While their reasoning differs, both the Greek Supreme Administrative Court Decision N° 246/2022 and the French Council of State Decision 465761 show a broader trend in European case law towards rigorous examination of arbitration involving public entities.

 

[1] "We cannot arbitrate on matters of personal status and capacity, divorce and separation issues, or disputes concerning public entities and public institutions, nor in any matters concerning public order.

However, certain categories of public institutions with industrial and commercial characteristics may be authorized by decree to engage in arbitration."

This provision has been incorporated into the French Code of Relations between the Public and the Administration under its article L.432-1: "Except in cases specified by law, notably those mentioned in article L. 311-6 of the Administrative Justice Code, arbitration cannot be used for disputes involving public entities and public institutions, or generally in any matters concerning public order, as stipulated by article 2060 of the Civil Code. However, as provided in the same article, certain categories of public institutions with industrial and commercial characteristics may be authorized by decree to engage in arbitration."

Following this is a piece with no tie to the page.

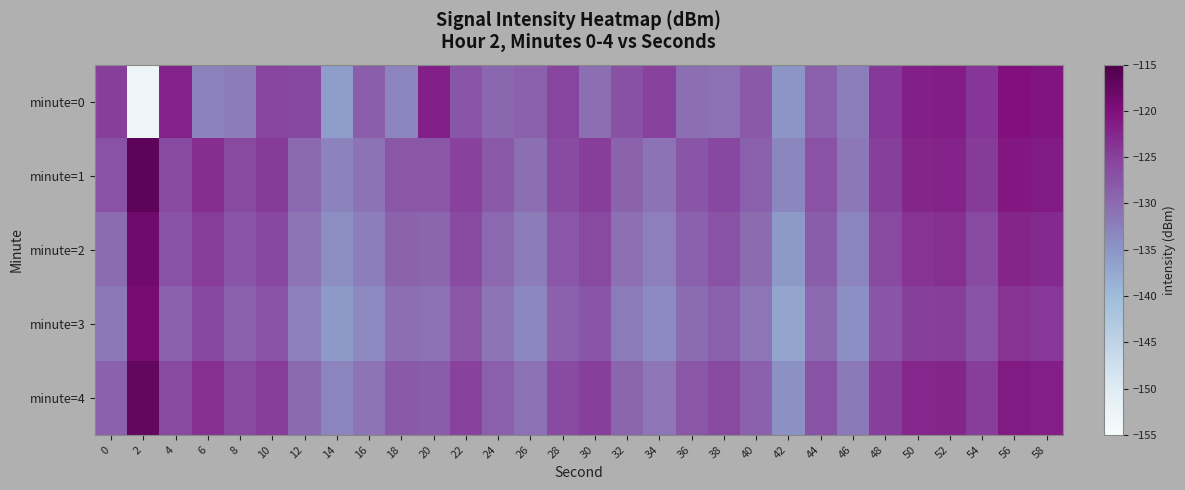

What is the spread (max minus min) of values at 12?

6.5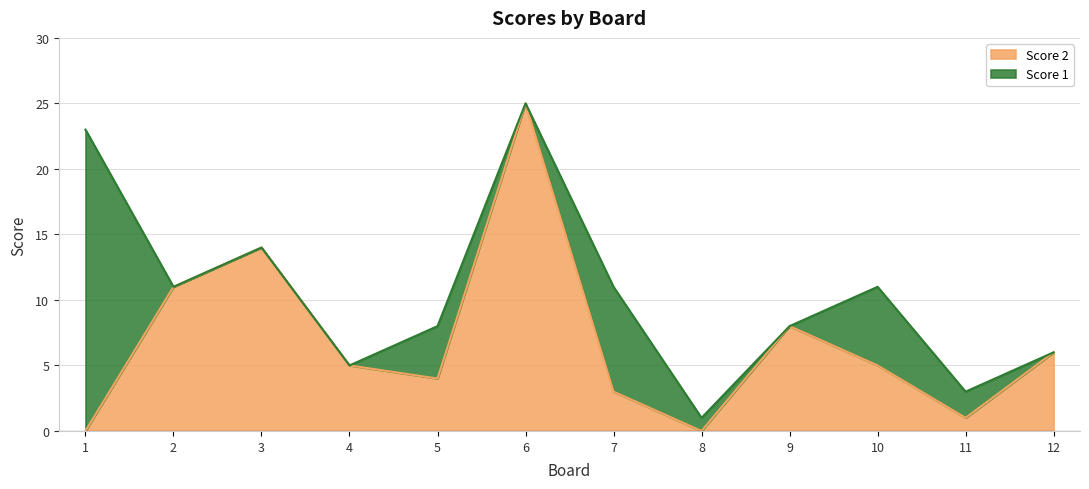

Reading left to right, what are all the values shown in this chart?

1=0	2=11	3=14	4=5	5=4	6=25	7=3	8=0	9=8	10=5	11=1	12=6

[2] The Council of State has jurisdiction over appeals for the annulment or reformation of decisions made by administrative courts in the following matters:

  • Disputes concerning public works contracts;
  • Disputes concerning administrative acts of a regulatory nature;
  • Disputes concerning decisions on the recruitment, discipline, and career advancement of civil servants appointed by decree of the President of the Republic;
  • Disputes concerning the decisions of the authorities vested with regulatory or quasi-regulatory power in the exercise of their powers.

[3] i.e., Former public industrial and commercial establishments such as the SNCF (law no. 82-1153 of December 30, 1982) or La Poste (Article 28 of law no. 90-568 of July 2, 1990).

[4] i.e., Public procurement contracts (law of April 17, 1906, setting the general budget of expenditures and revenues for the 1906 fiscal year, art. 69); Contracts concluded with foreign companies "for the realization of operations of national interest" (law no. 86-972 of August 19, 1986, art. 9).